We’ve gotten in the habit of calling our students multitaskers.
And we need to stop.
As part of the 21st century skills push, we’ve worked to show how this generation of kids is different. How they think differently and how their brains have been wired differently by the vast amount of data that they’ve messed with since birth.
The implication is that we need to deliver information differently, that we need to do school differently. And I don’t disagree with that.
But one way that we’ve pushed this agenda is to suggest that kids are better multitaskers than we are. And I think this idea is coming back to bite us in the butt.
During a recent conversation with my 16 year-old (which started when I asked him to close his laptop lid while talking with his grandfather), he said something along the lines of:
Come on, dad. I’m a kid. I can multitask!
(I’m hearing this more and more among educators, by the way. But encouraging back-channels and twitter fests during presentations / conferences / staff development is a conversation for another day.)
Brain Rules author John Medina says it best:
To put it bluntly, research shows that we can’t multitask.
Multitasking, when it comes to paying attention, is a myth. The brain naturally focuses on concepts sequentially, one at a time.
Studies show that a person who is interrupted takes 50 percent longer to accomplish a task. Not only that, he or she makes up to 50 percent more errors.
He goes on:
Businesses and schools praise multitasking, but research clearly shows that it reduces productivity and increases mistakes.
I understand why we praise it – we believe suggesting that kids are multitaskers will help make believers out of the anti-21st century skills people. But doing so encourages poor instructional design on our part and decreases the ability of learners’ brains to effectively focus on the truly important.
A recent article, Multitaskers May Be Falling Behind, supports what Medina and others are saying – especially in terms of using multiple forms of media:
. . . studies show that media multitasking in particular takes a toll on the brain.

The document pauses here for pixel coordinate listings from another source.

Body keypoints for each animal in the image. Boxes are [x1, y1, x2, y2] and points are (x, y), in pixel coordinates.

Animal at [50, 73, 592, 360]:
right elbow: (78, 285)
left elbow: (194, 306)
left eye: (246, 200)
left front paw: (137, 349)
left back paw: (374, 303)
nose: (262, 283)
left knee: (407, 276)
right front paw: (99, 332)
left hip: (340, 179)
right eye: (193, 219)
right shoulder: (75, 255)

You might think you’re accomplishing a lot but a 2009 Stanford University study shows otherwise.
Eyal Ophir, a cognitive scientist and one of the researchers on the study states that:
People who juggle multiple forms of electronic media have trouble controlling their memory, paying attention or switching from one task to another as effectively as those who complete one task at a time.

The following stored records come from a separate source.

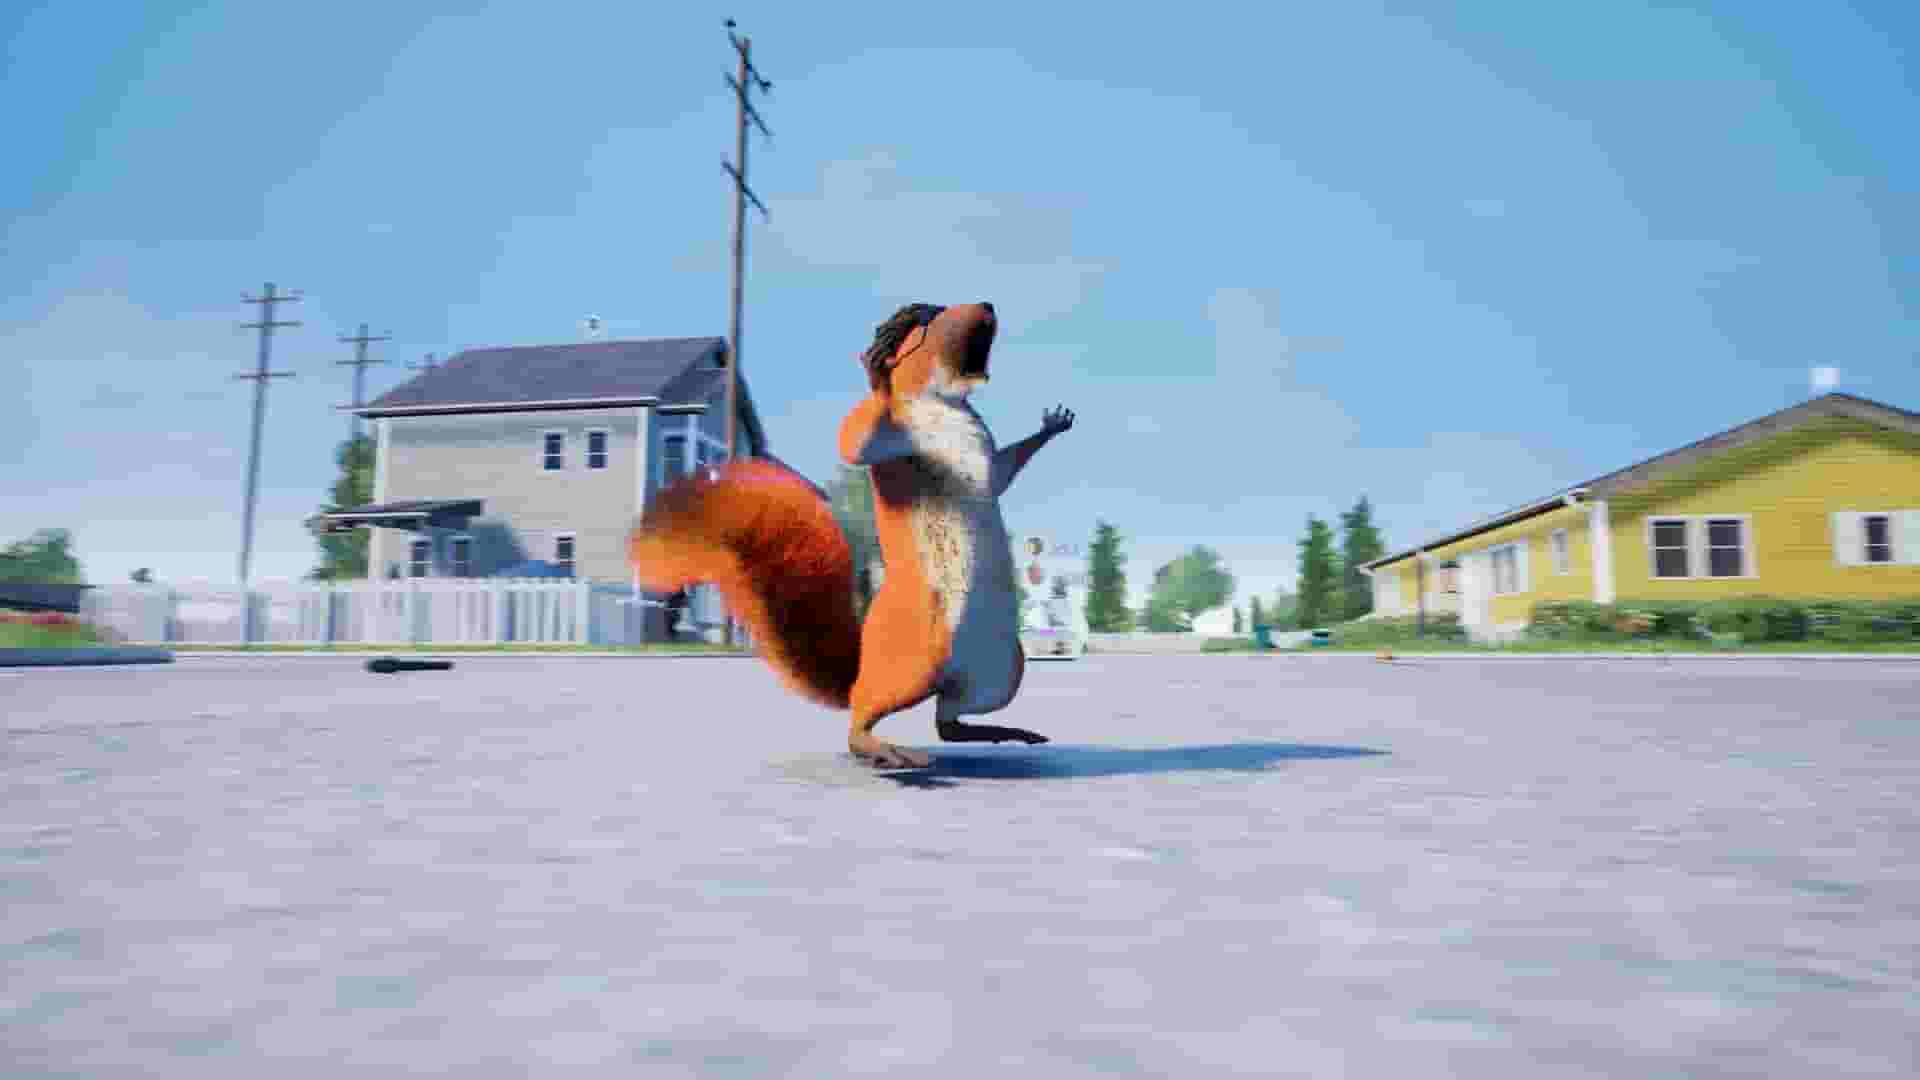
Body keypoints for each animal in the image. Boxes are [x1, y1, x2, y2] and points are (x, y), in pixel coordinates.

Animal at [628, 301, 1074, 768]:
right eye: (928, 319)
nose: (986, 305)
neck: (944, 402)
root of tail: (863, 671)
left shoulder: (985, 453)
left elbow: (1000, 473)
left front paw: (1052, 425)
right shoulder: (892, 434)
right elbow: (857, 440)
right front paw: (876, 375)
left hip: (998, 671)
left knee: (947, 722)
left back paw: (1005, 732)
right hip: (914, 663)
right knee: (863, 718)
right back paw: (886, 751)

Another Stanford researcher, Clifford Nass:
At the end of the day, it seems like it’s affecting things like ability to remember long term, ability to handle analytic reasoning, ability to switch properly . . .

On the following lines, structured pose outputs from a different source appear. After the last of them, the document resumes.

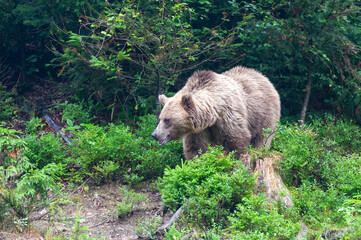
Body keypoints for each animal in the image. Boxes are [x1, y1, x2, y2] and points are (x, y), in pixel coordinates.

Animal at [150, 66, 280, 159]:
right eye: (160, 118)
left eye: (167, 120)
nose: (154, 135)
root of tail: (262, 76)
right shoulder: (198, 129)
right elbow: (196, 147)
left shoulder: (229, 115)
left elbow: (236, 139)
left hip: (264, 113)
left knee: (262, 137)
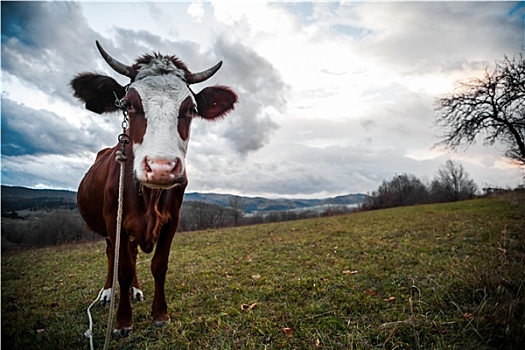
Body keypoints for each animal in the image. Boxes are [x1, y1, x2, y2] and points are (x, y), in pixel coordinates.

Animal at [71, 41, 237, 336]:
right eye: (128, 104)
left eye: (191, 109)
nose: (161, 168)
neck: (148, 195)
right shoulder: (115, 220)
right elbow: (122, 270)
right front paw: (122, 321)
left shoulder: (172, 220)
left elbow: (159, 265)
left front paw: (160, 314)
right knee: (112, 255)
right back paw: (107, 293)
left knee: (133, 254)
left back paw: (136, 291)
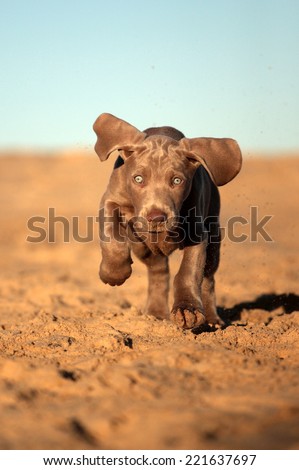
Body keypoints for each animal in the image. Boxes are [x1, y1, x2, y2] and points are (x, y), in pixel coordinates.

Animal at [92, 113, 243, 330]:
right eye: (138, 179)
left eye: (177, 181)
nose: (157, 217)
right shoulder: (111, 200)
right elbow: (112, 239)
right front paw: (114, 273)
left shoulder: (197, 232)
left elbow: (188, 272)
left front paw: (187, 310)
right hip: (144, 247)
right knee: (159, 272)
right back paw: (155, 313)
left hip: (214, 237)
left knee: (207, 279)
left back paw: (212, 319)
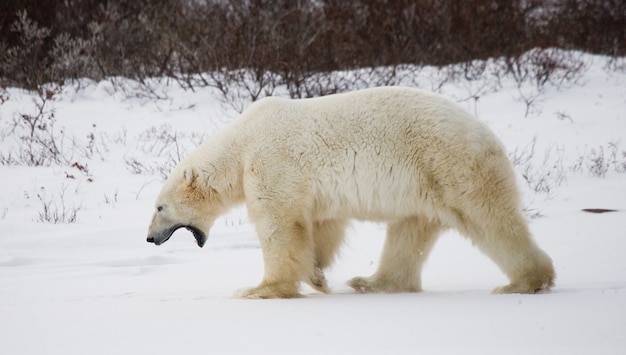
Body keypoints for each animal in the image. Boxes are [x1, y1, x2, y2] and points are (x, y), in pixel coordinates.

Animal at [147, 87, 556, 298]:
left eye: (160, 207)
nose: (149, 238)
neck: (241, 142)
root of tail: (489, 136)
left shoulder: (272, 161)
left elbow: (280, 226)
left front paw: (260, 289)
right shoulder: (311, 188)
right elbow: (321, 224)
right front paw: (317, 277)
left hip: (450, 165)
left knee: (490, 220)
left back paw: (525, 282)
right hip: (424, 185)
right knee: (409, 233)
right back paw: (372, 282)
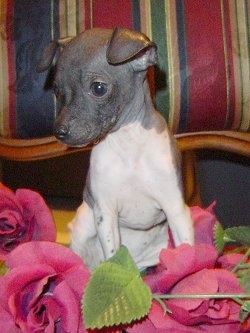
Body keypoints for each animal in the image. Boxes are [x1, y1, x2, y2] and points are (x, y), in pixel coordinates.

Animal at [37, 27, 194, 268]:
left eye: (99, 88)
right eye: (56, 90)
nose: (59, 132)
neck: (129, 146)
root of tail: (137, 262)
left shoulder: (176, 209)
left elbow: (190, 252)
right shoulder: (106, 214)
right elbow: (113, 256)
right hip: (85, 222)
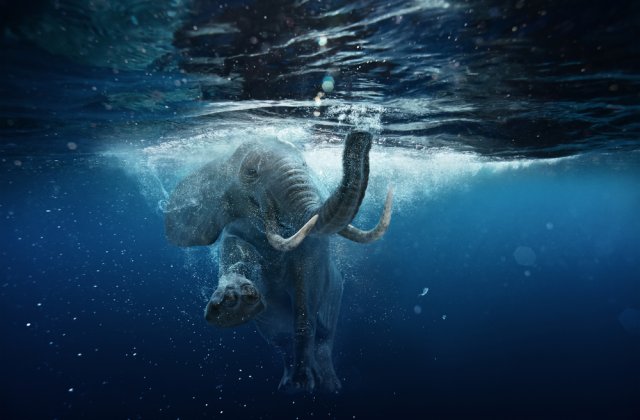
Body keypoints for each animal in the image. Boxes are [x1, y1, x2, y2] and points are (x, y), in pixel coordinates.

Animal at [163, 131, 392, 392]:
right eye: (251, 172)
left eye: (304, 164)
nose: (360, 137)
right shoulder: (235, 229)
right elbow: (234, 255)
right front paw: (232, 305)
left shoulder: (313, 255)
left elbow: (306, 304)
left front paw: (304, 382)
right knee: (280, 339)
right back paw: (287, 385)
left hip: (335, 294)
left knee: (325, 337)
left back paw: (327, 385)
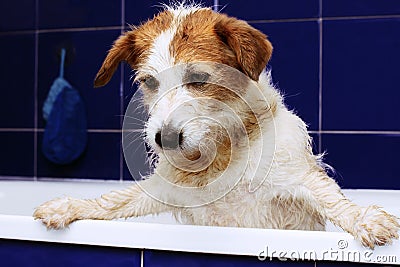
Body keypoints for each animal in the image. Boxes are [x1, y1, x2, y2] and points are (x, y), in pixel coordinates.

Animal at [32, 2, 398, 249]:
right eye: (149, 82)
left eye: (198, 77)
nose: (164, 138)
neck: (221, 150)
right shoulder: (165, 190)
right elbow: (113, 201)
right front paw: (69, 206)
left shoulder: (296, 178)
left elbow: (332, 199)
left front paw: (365, 219)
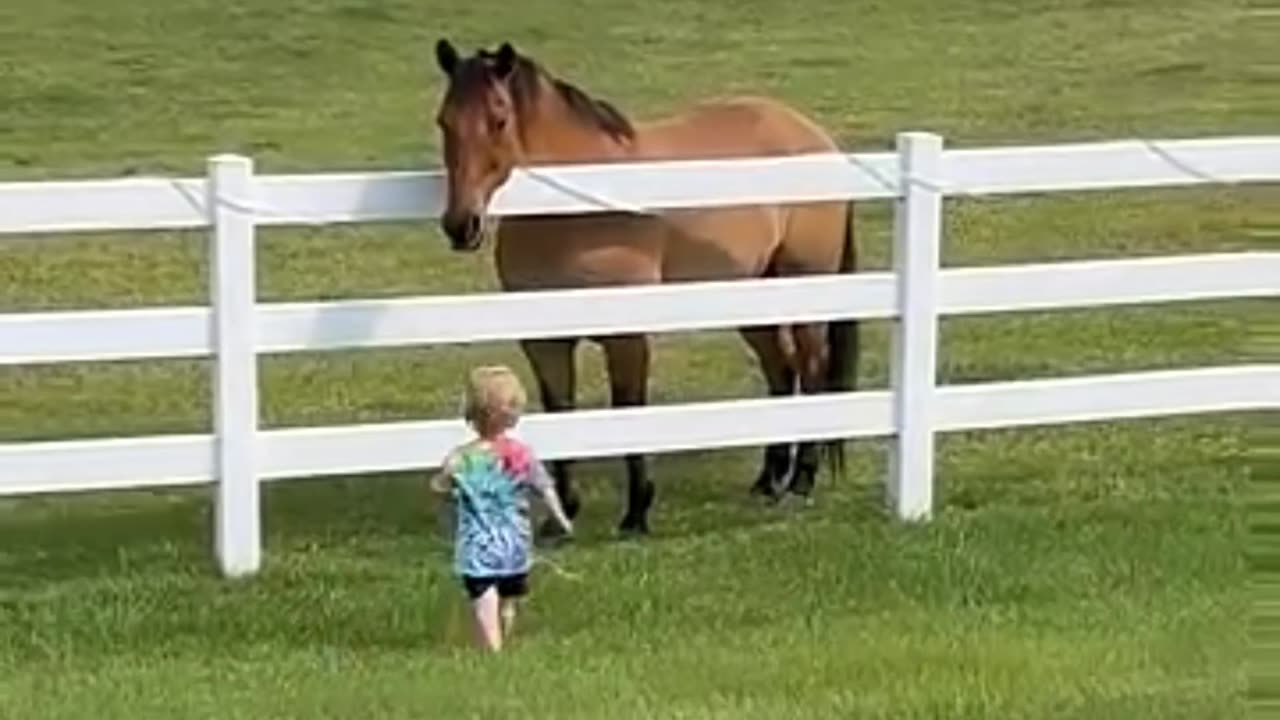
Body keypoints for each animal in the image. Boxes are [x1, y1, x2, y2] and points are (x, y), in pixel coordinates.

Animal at [430, 37, 860, 532]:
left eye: (498, 118)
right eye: (444, 121)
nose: (460, 225)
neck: (578, 213)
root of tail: (816, 136)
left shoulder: (627, 336)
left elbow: (629, 411)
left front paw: (637, 511)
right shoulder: (545, 341)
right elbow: (561, 411)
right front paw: (563, 516)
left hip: (806, 290)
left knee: (811, 370)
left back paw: (801, 482)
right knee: (782, 371)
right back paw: (768, 481)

Another researcher, Maggie Johnson, wrote a recent book called Distracted: The Erosion of Attention and the Coming Dark Age. Her research seems especially appropriate for social studies teachers:
If we forget how to use our powers of deep focus, we’ll depend more on black-and-white thinking, on surface ideas, on surface relationships. That breeds a tremendous potential for tyranny and misunderstanding.
Let’s be clear . . . I strongly support the use of social networks and technology as learning tools. But I’m beginning to believe that we’re not really sure how to use these tools appropriately as part of instruction.
Several weeks ago I wrote a rant against educators who are attempting to ban laptops from the classroom, urging teachers to develop engaging alternatives to traditional instruction.
So what do engaging alternatives that encourage “brain attention” look like? Can students and instructors really use technology/media/social networks in ways that engage and keep students focused on the truly important?
I think so.
- Stop suggesting that kids are great multitaskers, stop giving students “permission” to divide their attention.
- Share the research with your kids
- Help students understand that technology is a tool that supports original thinking and to get away from the idea that cut and paste is okay.
- Don’t encourage kids to do multiple things at once as part of your instruction and be very clear about the steps that students should take in their learning.
- It’s okay to ask kids to close laptop lids or stow cell phones during short periods of direct instruction, small group discussions, debates and other forms of data transfer.
- Purposefully create periods of reflection and meta-cognition into your instruction.
I’m still trying to wrap my head around what this looks like. But I am convinced that multi-tasking students will develop into citizens that will “depend more on black-and-white thinking and on surface ideas.”
And that can’t be good.
Update April 1- Article detailing the Stanford research discussing the problems caused by “multi-tasking:”
. . . we all bet high multitaskers were going to be stars at something.
We were absolutely shocked. We all lost our bets. It turns out multitaskers are terrible at every aspect of multitasking. They’re terrible at ignoring irrelevant information; they’re terrible at keeping information in their head nicely and neatly organized; and they’re terrible at switching from one task to another.